→ PROBLEM REQUIREMENTS:
Whenever a line in the data contains "yeni", show that line.

[Start of section]

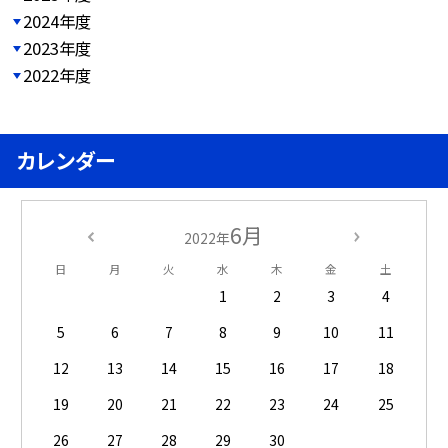
2024年度
2023年度
2022年度
カレンダー
6月
2022年
日
月
火
水
木
金
土
1
2
3
4
5
6
7
8
9
10
11
12
13
14
15
16
17
18
19
20
21
22
23
24
25
26
27
28
29
30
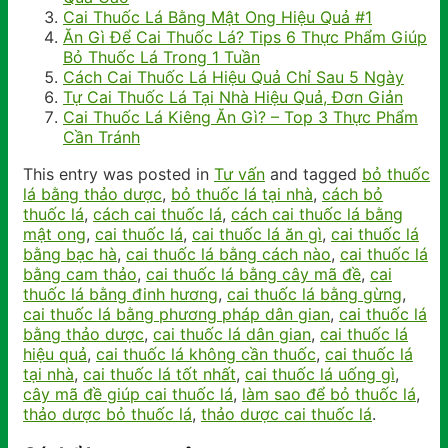
Cai Thuốc Lá Bằng Mật Ong Hiệu Quả #1
Ăn Gì Để Cai Thuốc Lá? Tips 6 Thực Phẩm Giúp
Bỏ Thuốc Lá Trong 1 Tuần
Cách Cai Thuốc Lá Hiệu Quả Chỉ Sau 5 Ngày
Tự Cai Thuốc Lá Tại Nhà Hiệu Quả, Đơn Giản
Cai Thuốc Lá Kiêng Ăn Gì? – Top 3 Thực Phẩm
Cần Tránh
This entry was posted in
Tư vấn
and tagged
bỏ thuốc
lá bằng thảo dược
,
bỏ thuốc lá tại nhà
,
cách bỏ
thuốc lá
,
cách cai thuốc lá
,
cách cai thuốc lá bằng
mật ong
,
cai thuốc lá
,
cai thuốc lá ăn gì
,
cai thuốc lá
bằng bạc hà
,
cai thuốc lá bằng cách nào
,
cai thuốc lá
bằng cam thảo
,
cai thuốc lá bằng cây mã đề
,
cai
thuốc lá bằng đinh hương
,
cai thuốc lá bằng gừng
,
cai thuốc lá bằng phương pháp dân gian
,
cai thuốc lá
bằng thảo dược
,
cai thuốc lá dân gian
,
cai thuốc lá
hiệu quả
,
cai thuốc lá không cần thuốc
,
cai thuốc lá
tại nhà
,
cai thuốc lá tốt nhất
,
cai thuốc lá uống gì
,
cây mã đề giúp cai thuốc lá
,
làm sao để bỏ thuốc lá
,
thảo dược bỏ thuốc lá
,
thảo dược cai thuốc lá
.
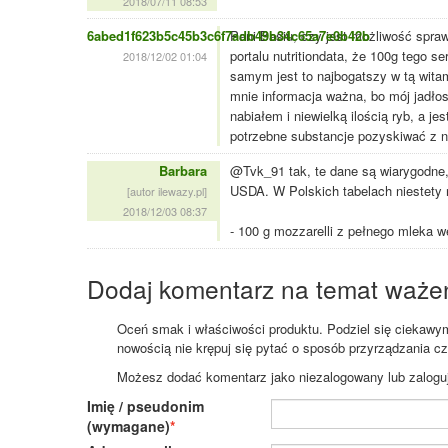
2018/07/11 08:53
6abed1f623b5c45b3c6f7adb49b34c65a7e0b42b
Pani Basiu, czy jest możliwość spra
portalu nutritiondata, że 100g tego 
2018/12/02 01:04
samym jest to najbogatszy w tą wita
mnie informacja ważna, bo mój jadłos
nabiałem i niewielką ilością ryb, a j
potrzebne substancje pozyskiwać z n
Barbara
@Tvk_91 tak, te dane są wiarygodne
USDA. W Polskich tabelach niestety 
[autor ilewazy.pl]
2018/12/03 08:37
- 100 g mozzarelli z pełnego mleka
Dodaj komentarz na temat waże
Oceń smak i właściwości produktu. Podziel się ciekawym 
nowością nie krępuj się pytać o sposób przyrządzania c
Możesz dodać komentarz jako niezalogowany lub zaloguj s
Imię / pseudonim
(wymagane)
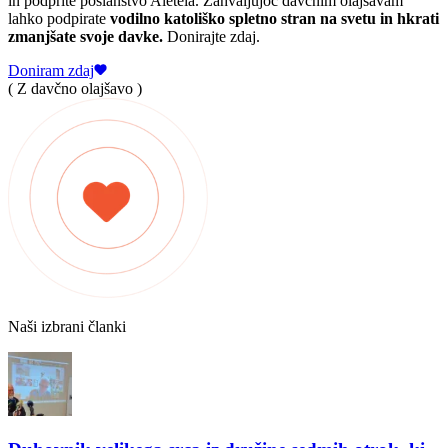
in podprite poslanstvo Aleteia. Zahvaljujoč davčnim olajšavam
lahko podpirate
vodilno katoliško spletno stran na svetu in hkrati
zmanjšate svoje davke.
Donirajte zdaj.
Doniram zdaj
( Z davčno olajšavo )
Naši izbrani članki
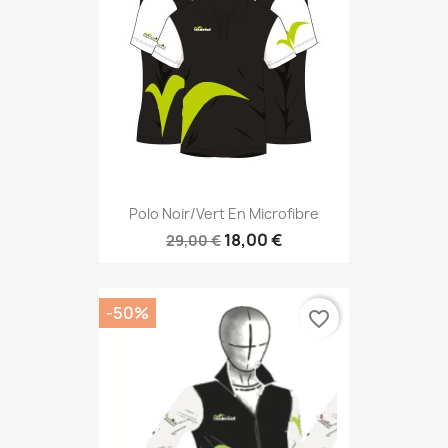
Polo Noir/vert En Microfibre
18,00 €
29,00 €
-50%
favorite_border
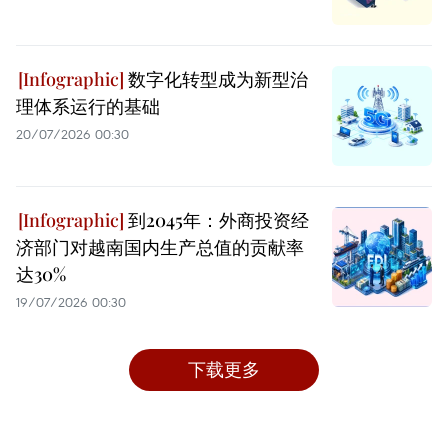
数字化转型成为新型治
理体系运行的基础
20/07/2026 00:30
到2045年：外商投资经
济部门对越南国内生产总值的贡献率
达30%
19/07/2026 00:30
下载更多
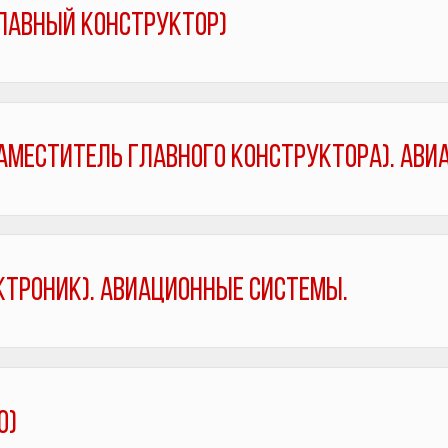
лавный конструктор)
меститель главного конструктора). Ави
троник). Авиационные системы.
о)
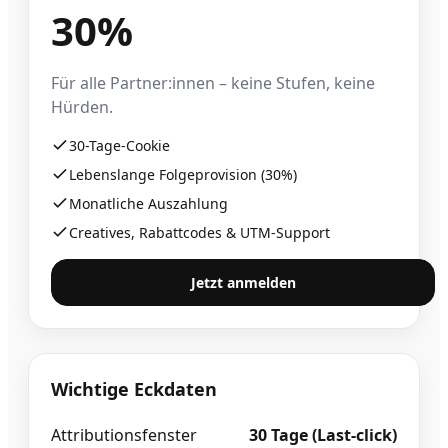
30%
Für alle Partner:innen – keine Stufen, keine
Hürden.
30-Tage-Cookie
Lebenslange Folgeprovision (30%)
Monatliche Auszahlung
Creatives, Rabattcodes & UTM-Support
Jetzt anmelden
Wichtige Eckdaten
Attributionsfenster
30 Tage (Last-click)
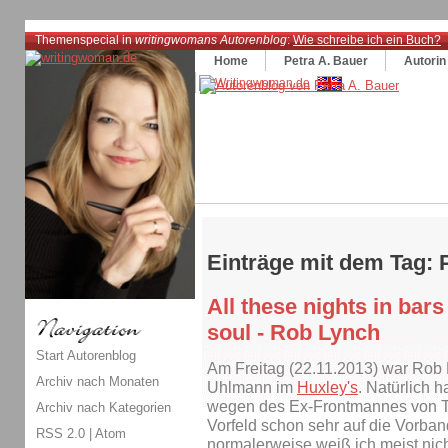
Themenspecial in
writingwomans Autorenblog
:
Wie schreibe ich ein Buch?
Home
Petra A. Bauer
Autorin
Einträge mit dem Tag: 
All these nights in ba
soul - Rob Lynch
Start Autorenblog
Am Freitag (22.11.2013) war Rob
Archiv nach Monaten
Uhlmann im
Huxley's
. Natürlich h
wegen des Ex-Frontmannes von To
Archiv nach Kategorien
Vorfeld schon sehr auf die Vorband
RSS 2.0
|
Atom
normalerweise weiß ich meist nicht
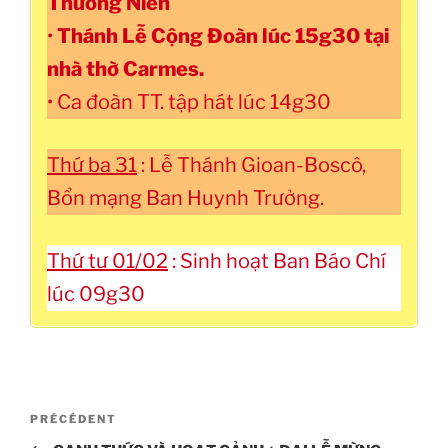
Thường Niên
•
Thánh Lễ Cộng Đoàn lúc 15g30 tại
nhà thờ Carmes.
• Ca đoàn TT. tập hát lúc 14g30
Thứ ba 31
: Lễ Thánh Gioan-Boscô,
Bổn mạng Ban Huynh Trưởng.
Thứ tư 01/02
: Sinh hoạt Ban Báo Chí
lúc 09g30
Navigation
PRÉCÉDENT
Article
de
précédent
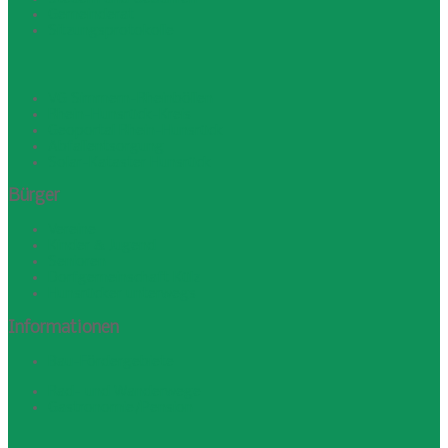
Gemeinderat
Sitzungsprotokolle
VG Simmern-Rheinböllen
Rhein-Hunsrück-Kreis
Geoportal Rhein-Hunsrück
Abfallentsorgung
Solar-Kataster Hunsrück
Bürger
Vereine
Kinder & Jugend
Senioren
Dorfgemeinschaft Külz
Hunsrücker unterwegs
Informationen
Bau-Fördergebiete
Rad- und Wanderwege
Gastronomie/Pension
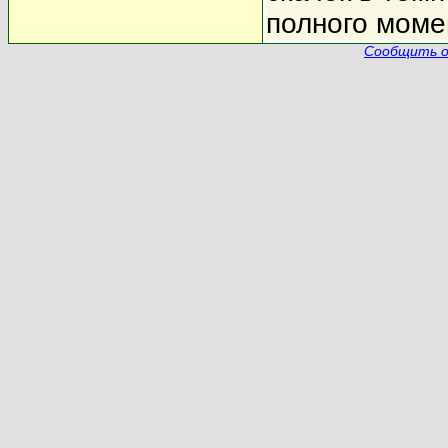
полного моме
Сообщить о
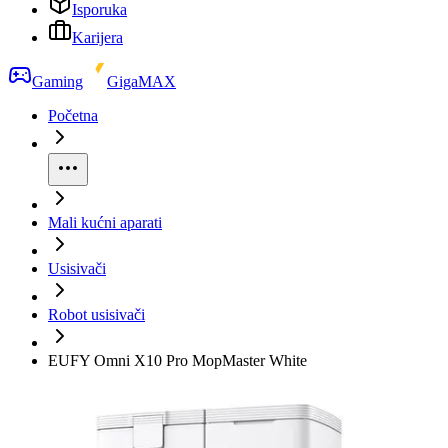
Isporuka
Karijera
Gaming
GigaMAX
Početna
Mali kućni aparati
Usisivači
Robot usisivači
EUFY Omni X10 Pro MopMaster White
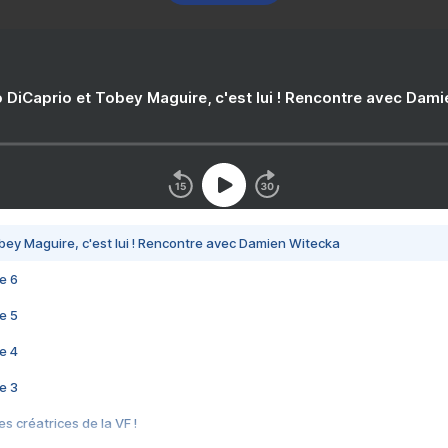
 DiCaprio et Tobey Maguire, c'est lui ! Rencontre avec Dam
bey Maguire, c'est lui ! Rencontre avec Damien Witecka
e 6
e 5
e 4
e 3
s créatrices de la VF !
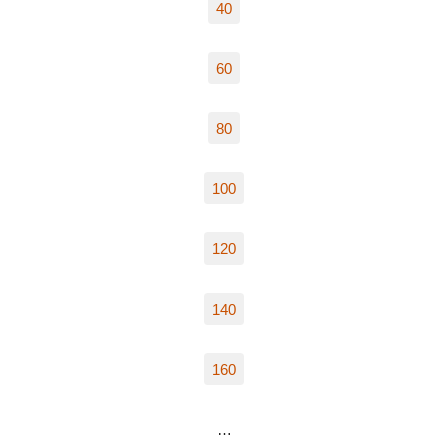
40
60
80
100
120
140
160
…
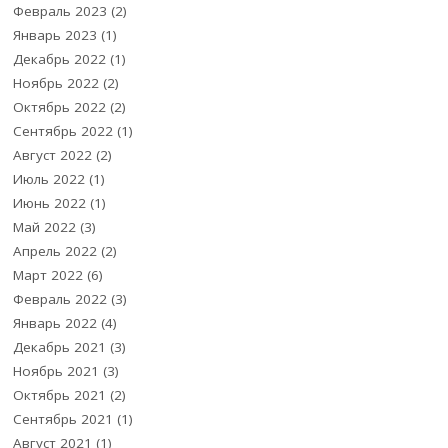
Февраль 2023
(2)
Январь 2023
(1)
Декабрь 2022
(1)
Ноябрь 2022
(2)
Октябрь 2022
(2)
Сентябрь 2022
(1)
Август 2022
(2)
Июль 2022
(1)
Июнь 2022
(1)
Май 2022
(3)
Апрель 2022
(2)
Март 2022
(6)
Февраль 2022
(3)
Январь 2022
(4)
Декабрь 2021
(3)
Ноябрь 2021
(3)
Октябрь 2021
(2)
Сентябрь 2021
(1)
Август 2021
(1)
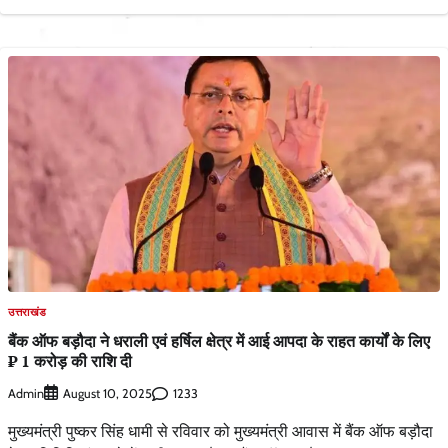
उत्तराखंड
बैंक ऑफ बड़ौदा ने धराली एवं हर्षिल क्षेत्र में आई आपदा के राहत कार्यों के लिए
₹ 1 करोड़ की राशि दी
Admin
1233
August 10, 2025
मुख्यमंत्री पुष्कर सिंह धामी से रविवार को मुख्यमंत्री आवास में बैंक ऑफ बड़ौदा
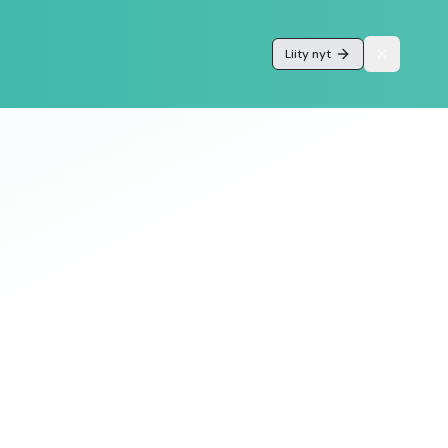
Liity nyt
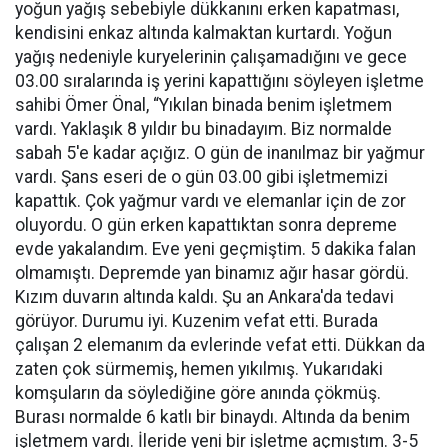
yoğun yağış sebebiyle dükkanını erken kapatması,
kendisini enkaz altında kalmaktan kurtardı. Yoğun
yağış nedeniyle kuryelerinin çalışamadığını ve gece
03.00 sıralarında iş yerini kapattığını söyleyen işletme
sahibi Ömer Önal, “Yıkılan binada benim işletmem
vardı. Yaklaşık 8 yıldır bu binadayım. Biz normalde
sabah 5'e kadar açığız. O gün de inanılmaz bir yağmur
vardı. Şans eseri de o gün 03.00 gibi işletmemizi
kapattık. Çok yağmur vardı ve elemanlar için de zor
oluyordu. O gün erken kapattıktan sonra depreme
evde yakalandım. Eve yeni geçmiştim. 5 dakika falan
olmamıştı. Depremde yan binamız ağır hasar gördü.
Kızım duvarın altında kaldı. Şu an Ankara'da tedavi
görüyor. Durumu iyi. Kuzenim vefat etti. Burada
çalışan 2 elemanım da evlerinde vefat etti. Dükkan da
zaten çok sürmemiş, hemen yıkılmış. Yukarıdaki
komşuların da söylediğine göre anında çökmüş.
Burası normalde 6 katlı bir binaydı. Altında da benim
işletmem vardı. İleride yeni bir işletme açmıştım. 3-5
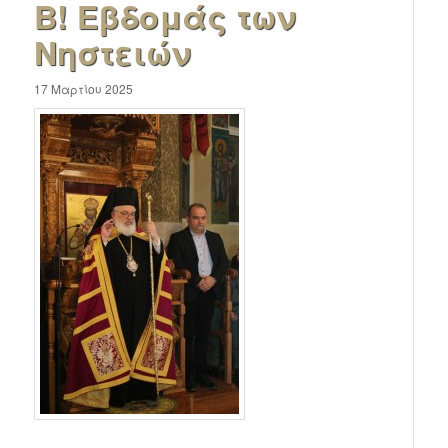
Β! Εβδομάς των
Νηστειών
17 Μαρτίου 2025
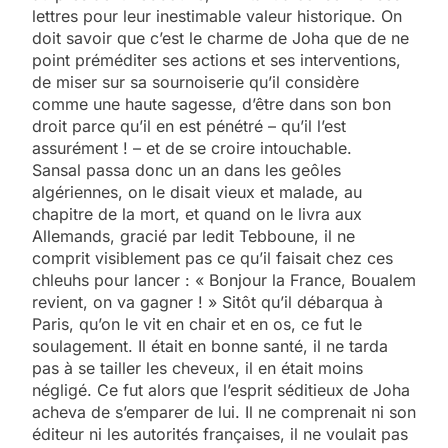
lettres pour leur inestimable valeur historique. On
doit savoir que c’est le charme de Joha que de ne
point préméditer ses actions et ses interventions,
de miser sur sa sournoiserie qu’il considère
comme une haute sagesse, d’être dans son bon
droit parce qu’il en est pénétré – qu’il l’est
assurément ! – et de se croire intouchable.
Sansal passa donc un an dans les geôles
algériennes, on le disait vieux et malade, au
chapitre de la mort, et quand on le livra aux
Allemands, gracié par ledit Tebboune, il ne
comprit visiblement pas ce qu’il faisait chez ces
chleuhs pour lancer : « Bonjour la France, Boualem
revient, on va gagner ! » Sitôt qu’il débarqua à
Paris, qu’on le vit en chair et en os, ce fut le
soulagement. Il était en bonne santé, il ne tarda
pas à se tailler les cheveux, il en était moins
négligé. Ce fut alors que l’esprit séditieux de Joha
acheva de s’emparer de lui. Il ne comprenait ni son
éditeur ni les autorités françaises, il ne voulait pas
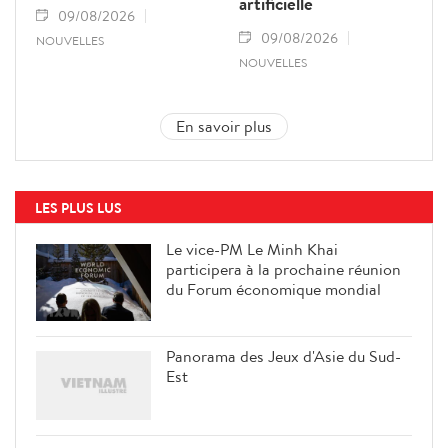
artificielle
09/08/2026
09/08/2026
NOUVELLES
NOUVELLES
En savoir plus
LES PLUS LUS
Le vice-PM Le Minh Khai
participera à la prochaine réunion
du Forum économique mondial
Panorama des Jeux d'Asie du Sud-
Est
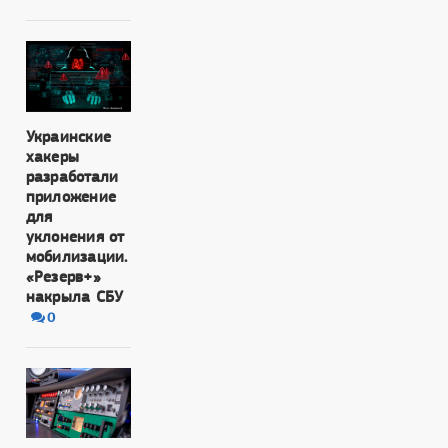
Украинские
хакеры
разработали
приложение
для
уклонения от
мобилизации.
«Резерв+»
накрыла СБУ
0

[End of section]

→ EXERCISE RESULT:
evde yakalandım. Eve yeni geçmiştim. 5 dakika falan
işletmem vardı. İleride yeni bir işletme açmıştım. 3-5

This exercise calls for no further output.